Where should I sue?
Kluwer Patent Blog
June 21, 2010
Please refer to this post as:, ‘Where should I sue?’, Kluwer Patent Blog, June 21 2010, http://patentblog.kluweriplaw.com/2010/06/21/where-should-i-sue/
One of the first questions that arise when a patentee is considering embarking on patent litigation is “Where should I sue?”. The answer to this question depends on a variety of factors, such as the workload of the Courts, their experience in patent cases, the convenience of the patentee and, of course, the legal framework governing territorial jurisdiction.

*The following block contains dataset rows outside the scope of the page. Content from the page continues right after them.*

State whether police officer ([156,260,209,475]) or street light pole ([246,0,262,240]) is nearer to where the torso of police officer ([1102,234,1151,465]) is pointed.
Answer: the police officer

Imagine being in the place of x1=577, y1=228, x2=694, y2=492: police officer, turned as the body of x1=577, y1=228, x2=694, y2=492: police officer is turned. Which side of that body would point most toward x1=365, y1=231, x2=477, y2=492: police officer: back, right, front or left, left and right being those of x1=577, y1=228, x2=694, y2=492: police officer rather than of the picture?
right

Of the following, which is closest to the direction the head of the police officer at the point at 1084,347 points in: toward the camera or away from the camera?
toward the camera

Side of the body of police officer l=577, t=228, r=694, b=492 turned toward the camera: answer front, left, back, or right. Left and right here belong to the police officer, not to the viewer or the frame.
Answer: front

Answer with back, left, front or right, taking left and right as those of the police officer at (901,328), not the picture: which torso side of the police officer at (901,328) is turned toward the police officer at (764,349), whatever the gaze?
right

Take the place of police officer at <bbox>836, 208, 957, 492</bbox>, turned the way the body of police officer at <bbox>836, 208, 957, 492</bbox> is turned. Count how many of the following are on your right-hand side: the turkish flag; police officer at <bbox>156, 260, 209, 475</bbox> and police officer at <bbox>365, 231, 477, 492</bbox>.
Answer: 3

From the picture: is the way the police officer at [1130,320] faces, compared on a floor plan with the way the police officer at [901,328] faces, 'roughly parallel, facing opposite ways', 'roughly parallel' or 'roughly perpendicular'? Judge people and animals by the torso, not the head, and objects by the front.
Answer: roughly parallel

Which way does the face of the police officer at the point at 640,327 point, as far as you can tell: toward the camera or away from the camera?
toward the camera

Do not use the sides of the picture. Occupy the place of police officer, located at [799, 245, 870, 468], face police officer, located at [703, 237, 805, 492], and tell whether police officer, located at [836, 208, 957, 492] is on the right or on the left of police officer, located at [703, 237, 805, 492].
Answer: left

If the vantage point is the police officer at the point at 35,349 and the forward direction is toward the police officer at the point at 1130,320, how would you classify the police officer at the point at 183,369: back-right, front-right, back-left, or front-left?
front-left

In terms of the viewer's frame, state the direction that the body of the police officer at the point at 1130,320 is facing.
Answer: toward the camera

In principle, “forum shopping” is legitimate as long as the patentee shops from the supermarkets established in the law.
In this regard, Article 125.2 of the Spanish Patent Act establishes that “The judge of first instance in the seat of the Higher Court of Justice of the Autonomous Community corresponding to the domicile of the plaintiff shall be competent and, where there are several, one may be permanently designated by the competent legal body“. However, the third paragraph of the same article, which was introduced in 2001, adds that “In the case of actions claiming the infringement of a patent right, competence shall also fall, at the claimant’s discretion, to the court authority referred to in the previous paragraph in the Autonomous Region in which the infringement has been committed or its effects have been noted”.

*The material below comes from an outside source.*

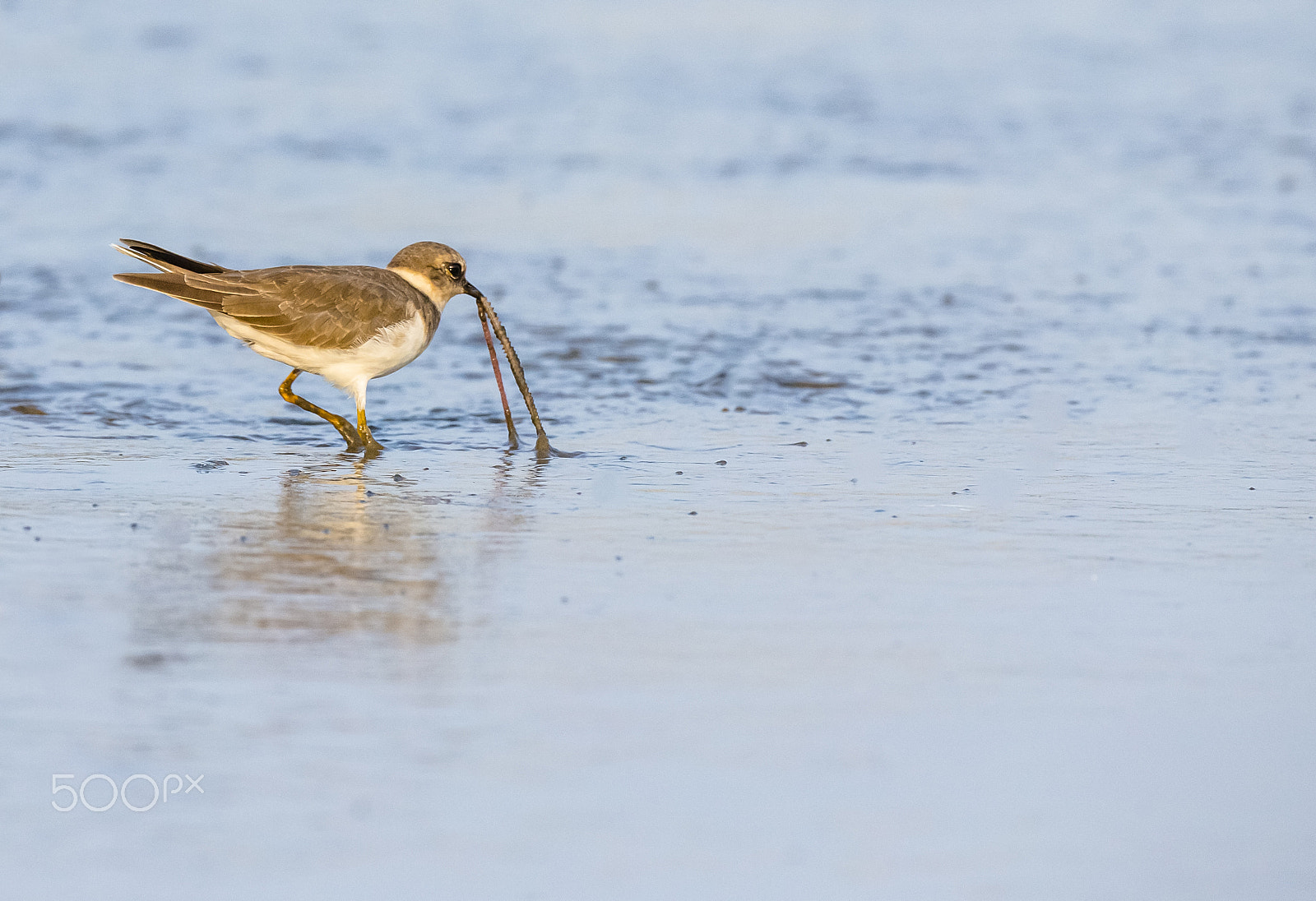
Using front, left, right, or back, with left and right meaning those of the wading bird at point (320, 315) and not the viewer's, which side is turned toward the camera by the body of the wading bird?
right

Over the last few years, several cases have sparked the debate as to whether according to the aforementioned paragraphs the patentee is free to choose from two alternative territorial forums or, on the contrary, whether the forum established in paragraph 3 is only applicable when the defendant does not have a domicile in Spain. In its Ruling of 13 June 2008, Barcelona Commercial Court number 4 clarified that the patentee is free to choose the jurisdiction of the Courts where the infringing acts cause “effects” as long as this does not circumvent, in fraud of law, mandatory norms on territorial jurisdiction. The Granada Commercial Court reached the same conclusion in its Ruling of 25 November 2009, where it rejected the allegations of a company based in Barcelona which had challenged the territorial jurisdiction of the Court alleging that the patent infringement action should have been filed before the Courts where the defendant is domiciled (i.e. Barcelona).
These two cases show that Spanish Commercial Courts are moving away from the inertia of the old days, where Spanish Courts would only accept territorial jurisdiction to hear patent cases provided the defendant had its domicile in their region. When deciding where I should sue, the Courts of any region where the acts of infringement cause effects is now an alternative forum.